» DOCUMENT EXCERPT
- - - -
A Travellerspoint blog

Dingle to Dunquin

sunny

We started the day with a stroll around Dingle, taking in all the sights - the icecream shops, the water, the American tourist in an Anzac hat... It was also the day of the Dingle triathlon, so there were lots of fit and energetic looking people floating around.
The weather was kinder to us today - sunshine, sunshine and more sunshine! The heat did make the hills rather hard work, all the more so because the heat was just so unexpected. We found a shaded spot to stop for our morning snack - Dingle smoked cheese and Tuc biscuits. Not a bad little picnic!
Ventry was the first stop along the way (a mere 9km from Dingle), and we stopped here to check out the pottery shop and have lunch. Lunch did take rather a long time to arrive, but was worth that wait.
Our yellow man markers directed us down onto the beach, past a pushy horse who tried to eat us as we went by. The beach was glorious - vast expanses of sand, brilliant blue water, and sunshine. Lots and lots of sunshine! Simon tried to teach me to skip stones, but I'm afraid it's not a talent that came naturally to me.
Once we got off the beach and into the farmland, there were two almost-catastrophes. The first was that Neville wandered off down the wrong path and we nearly lost him, the second was that Simon got an almighty blister than looked like it might cause amputation at the knee. I'm happy to report that not only did we find Neville, we also provided Simon with sufficient bandaidage that amputation was not required. And so we continued on...
We climbed up through steep paddocks and watched a sheepdog demonstrate its prowess in mountainous terrain, and then a donkey befriended Simon and tried to play nudgies with him. The scenery at this point was breathtaking (or maybe that was just the hill?) but the terrain was pretty hard on our knees and ankles.
We kept thinking we didn't have far to go, but would then come across a landmark that indicated to us that we were actually a long way from our final destination. Even though it wasn't hilly anymore, I definitely needed a Mars bar to get through that bit! To add insult to injury, the cemetery wasn't where it was supposed to be, AND our route took us the long long long way around town.
It was such a relief to walk through the doors of our B&B, and an even bigger relief to be in bed a few hours later.

Posted by Buccas 00:38 Archived in Ireland Comments (0)
- - - -
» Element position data
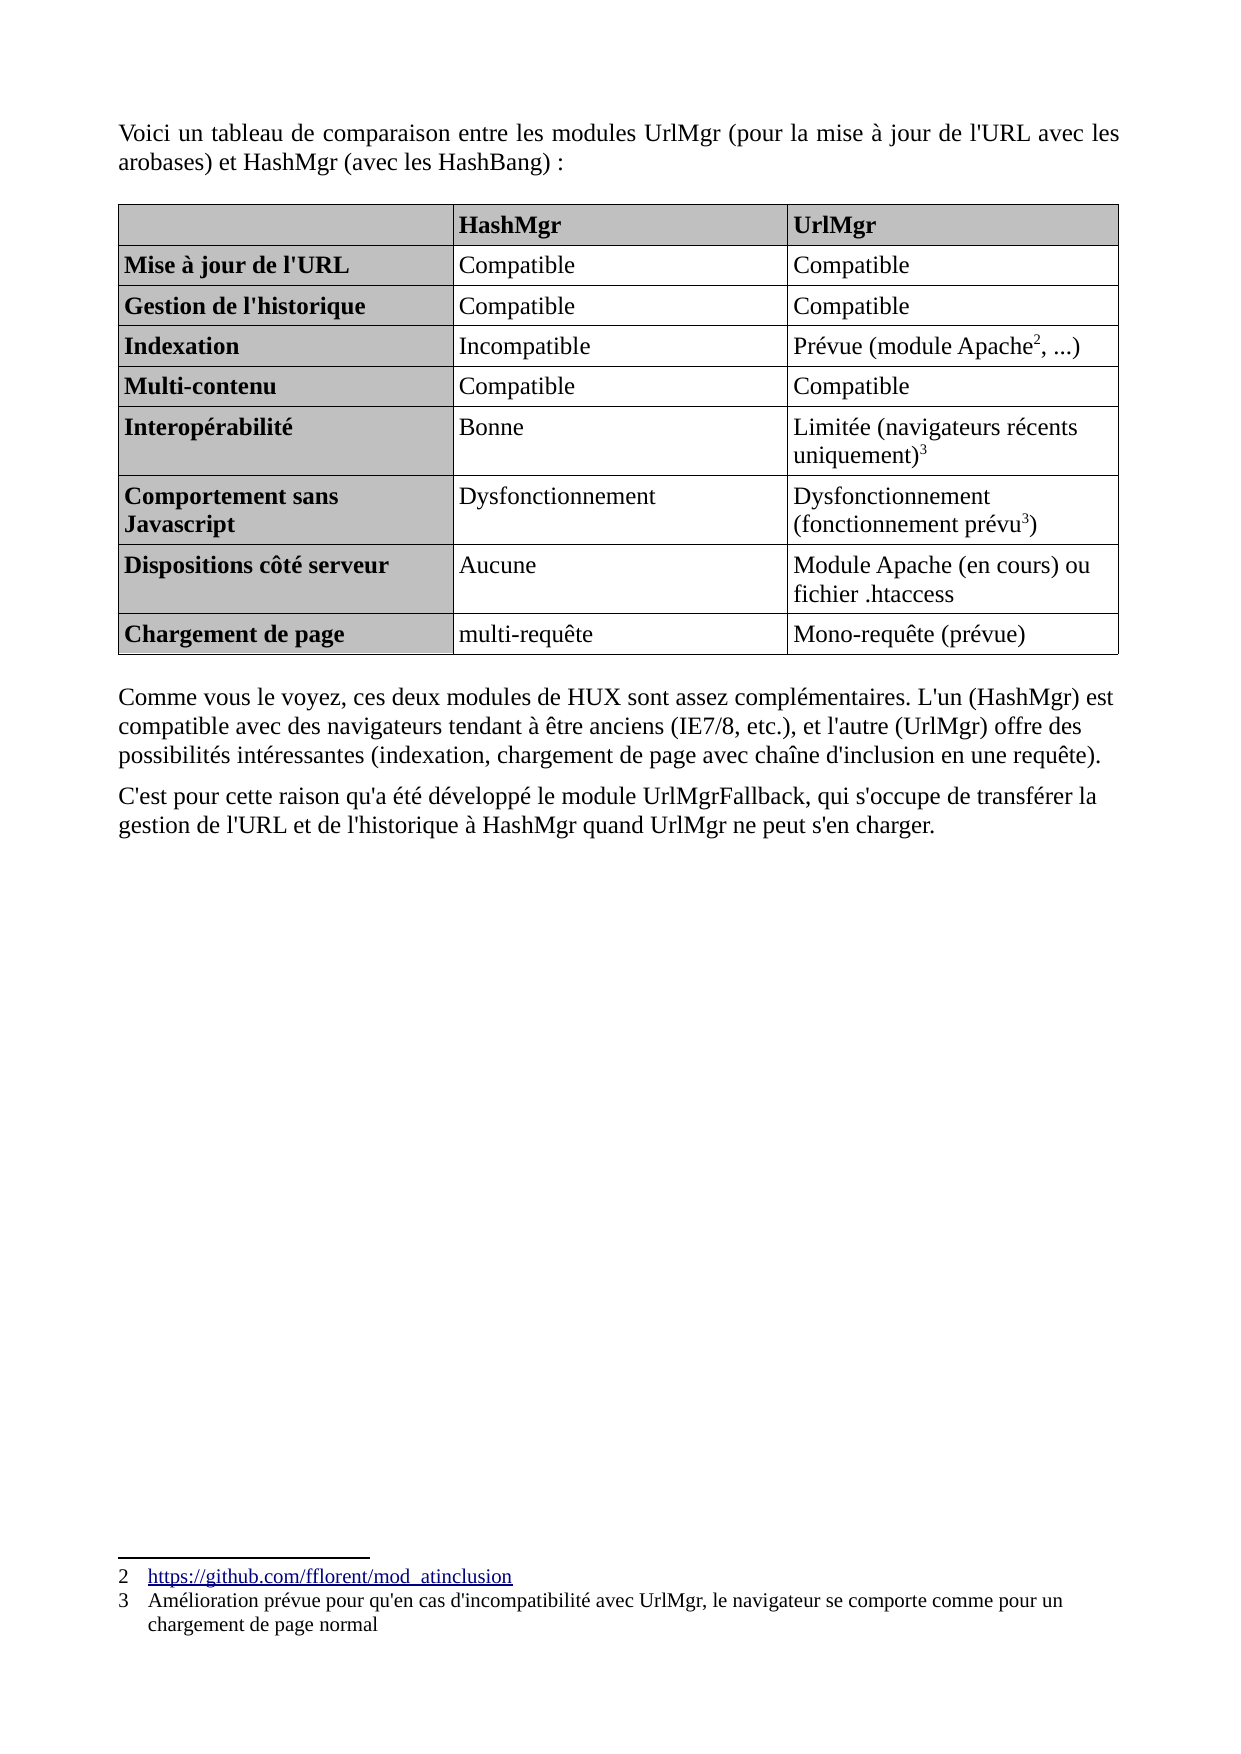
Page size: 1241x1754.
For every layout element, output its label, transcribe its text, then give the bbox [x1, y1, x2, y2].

table_cell Bonne [454, 407, 787, 475]
table_cell Gestion de l'historique [119, 286, 453, 325]
table_cell Compatible [788, 246, 1118, 285]
text Comme vous le voyez, ces deux modules de HUX sont assez complémentaires. L'un (HashMgr) est compatible avec des navigateurs tendant à être anciens (IE7/8, etc.), et l'autre (UrlMgr) offre des possibilités intéressantes (indexation, chargement de page avec chaîne d'inclusion en une requête). [118, 682, 1122, 768]
table_cell multi-requête [454, 614, 787, 653]
table_cell Limitée (navigateurs récents uniquement) [788, 407, 1118, 475]
table_cell Aucune [454, 545, 787, 613]
table_cell Compatible [788, 286, 1118, 325]
table_cell Indexation [119, 326, 453, 366]
table_cell Dysfonctionnement [454, 476, 787, 544]
text C'est pour cette raison qu'a été développé le module UrlMgrFallback, qui s'occupe de transférer la gestion de l'URL et de l'historique à HashMgr quand UrlMgr ne peut s'en charger. [118, 781, 1122, 838]
table_cell Compatible [454, 367, 787, 406]
table_cell Compatible [788, 367, 1118, 406]
table_header HashMgr [454, 205, 787, 245]
table_header [119, 205, 453, 245]
table_header UrlMgr [788, 205, 1118, 245]
table_cell Dispositions côté serveur [119, 545, 453, 613]
table_cell Compatible [454, 286, 787, 325]
table_cell Dysfonctionnement (fonctionnement prévu3) [788, 476, 1118, 544]
table_cell Incompatible [454, 326, 787, 366]
table_cell Module Apache (en cours) ou fichier .htaccess [788, 545, 1118, 613]
text Voici un tableau de comparaison entre les modules UrlMgr (pour la mise à jour de l'URL avec les arobases) et HashMgr (avec les HashBang) : [118, 118, 1122, 176]
table_cell Mise à jour de l'URL [119, 246, 453, 285]
table_cell Mono-requête (prévue) [788, 614, 1118, 653]
table_cell Comportement sans Javascript [119, 476, 453, 544]
table_cell Multi-contenu [119, 367, 453, 406]
table_cell Prévue (module Apache, ...) [788, 326, 1118, 366]
table_cell Compatible [454, 246, 787, 285]
table_cell Chargement de page [119, 614, 453, 653]
table_cell Interopérabilité [119, 407, 453, 475]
- - - -
» REQUIREMENTS
A - Please rewrite the Dingle to Dunquin blog post starting at "It was such" and ending at "Ireland Comments (0)", putting "guesthouse" in place of "B&B".
B - Answer these questions from the Dingle to Dunquin blog post:
(i) What event was held in Dingle that day?
(ii) What did the walkers eat for their morning snack?
(iii) How far is Ventry from Dingle?

» RESULTS FOR THE EXERCISE
A -
It was such a relief to walk through the doors of our guesthouse, and an even bigger relief to be in bed a few hours later.

Posted by Buccas 00:38 Archived in Ireland Comments (0)

B -
(i) The Dingle triathlon.
(ii) Dingle smoked cheese and Tuc biscuits.
(iii) 9km.